Now that Lady Mac 's visual-spectrum sensors were providing them with excellent images of the xenoc structure, Marcus had to agree. The upper and lower surfaces of the wedge was some kind of silver-white material, a fuselage shell which was fraying away at the edges. Both of the side surfaces were dull brown, obviously interior bulkhead walls, with the black geometrical outline of decking printed across them. The whole structure was a cross-section torn out of a much larger craft. Marcus tried to fill in the missing bulk in his mind; it must have been vast, a streamlined delta fuselage like a hypersonic aircraft. Which didn't make sense for a starship. Rather, he corrected himself, for a starship built with current human technology. He wondered what it would be like to fly through interstellar space the way a plane flew through an atmosphere, swooping around stars at a hundred times the speed of light. Quite something.

"This doesn't make a lot of sense," Katherine said. "If they were visiting the telescope dish when they had the accident, why did they bother to anchor themselves to the asteroid? Surely they'd just take refuge in the operations center."

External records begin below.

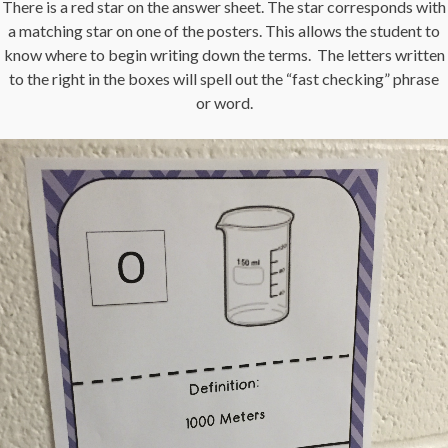
There is a red star on the answer sheet. The star corresponds with
a matching star on one of the posters. This allows the student to
know where to begin writing down the terms. The letters written
to the right in the boxes will spell out the “fast checking” phrase
or word.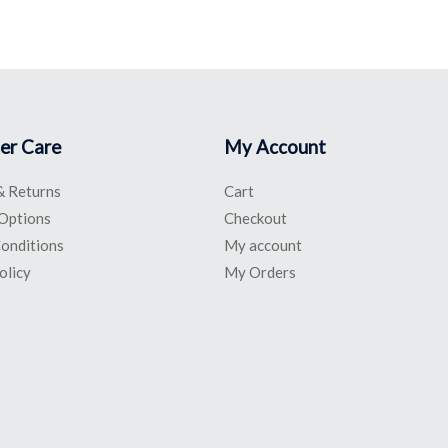
er Care
My Account
& Returns
Cart
Options
Checkout
onditions
My account
olicy
My Orders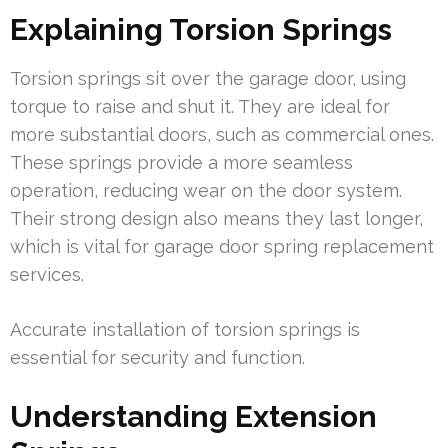
Explaining Torsion Springs
Torsion springs sit over the garage door, using
torque to raise and shut it. They are ideal for
more substantial doors, such as commercial ones.
These springs provide a more seamless
operation, reducing wear on the door system.
Their strong design also means they last longer,
which is vital for garage door spring replacement
services.
Accurate installation of torsion springs is
essential for security and function.
Understanding Extension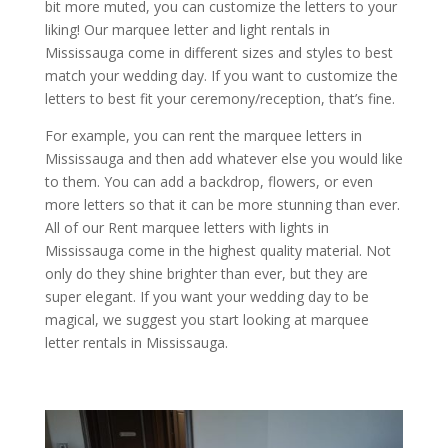
bit more muted, you can customize the letters to your
liking! Our marquee letter and light rentals in
Mississauga come in different sizes and styles to best
match your wedding day. If you want to customize the
letters to best fit your ceremony/reception, that’s fine.
For example, you can rent the marquee letters in
Mississauga and then add whatever else you would like
to them. You can add a backdrop, flowers, or even
more letters so that it can be more stunning than ever.
All of our Rent marquee letters with lights in
Mississauga come in the highest quality material. Not
only do they shine brighter than ever, but they are
super elegant. If you want your wedding day to be
magical, we suggest you start looking at marquee
letter rentals in Mississauga.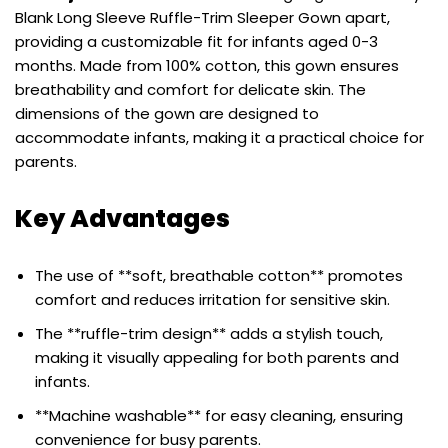
Blank Long Sleeve Ruffle-Trim Sleeper Gown apart,
providing a customizable fit for infants aged 0-3
months. Made from 100% cotton, this gown ensures
breathability and comfort for delicate skin. The
dimensions of the gown are designed to
accommodate infants, making it a practical choice for
parents.
Key Advantages
The use of **soft, breathable cotton** promotes
comfort and reduces irritation for sensitive skin.
The **ruffle-trim design** adds a stylish touch,
making it visually appealing for both parents and
infants.
**Machine washable** for easy cleaning, ensuring
convenience for busy parents.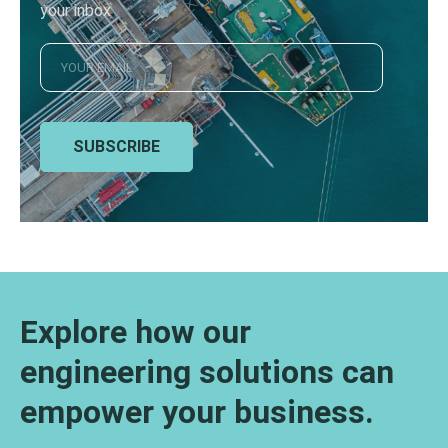
your inbox
SUBSCRIBE
Explore how our
engineering solutions can
empower your business.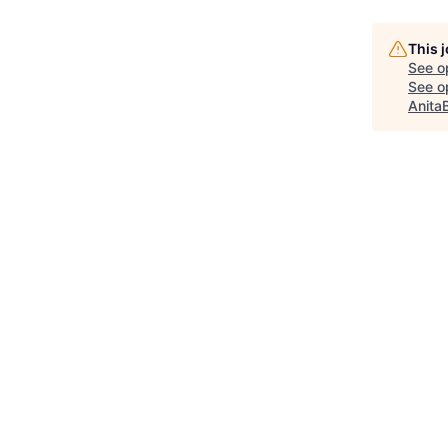
This 
See o
See op
Anita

"Only if there is one," Schutz said. "Most of our deep space science facilities are automated, and by the look of it their technology is considerably more advanced."

"If they are so advanced, why would they build a radio telescope on this scale anyway?" Victoria asked. "It's very impractical. Humans have been using linked baseline arrays for centuries. Five small dishes orbiting a million kilometers apart would provide a reception which is orders of magnitude greater than this. And why build it here? Firstly, the particles are hazardous, certainly to something that size. You can see it's been pocked by small impacts, and that horn looks broken to me. Secondly, the disc itself blocks half of the universe from observation. No, if you're going to do major radio astronomy, you don't do it from a star system like this one."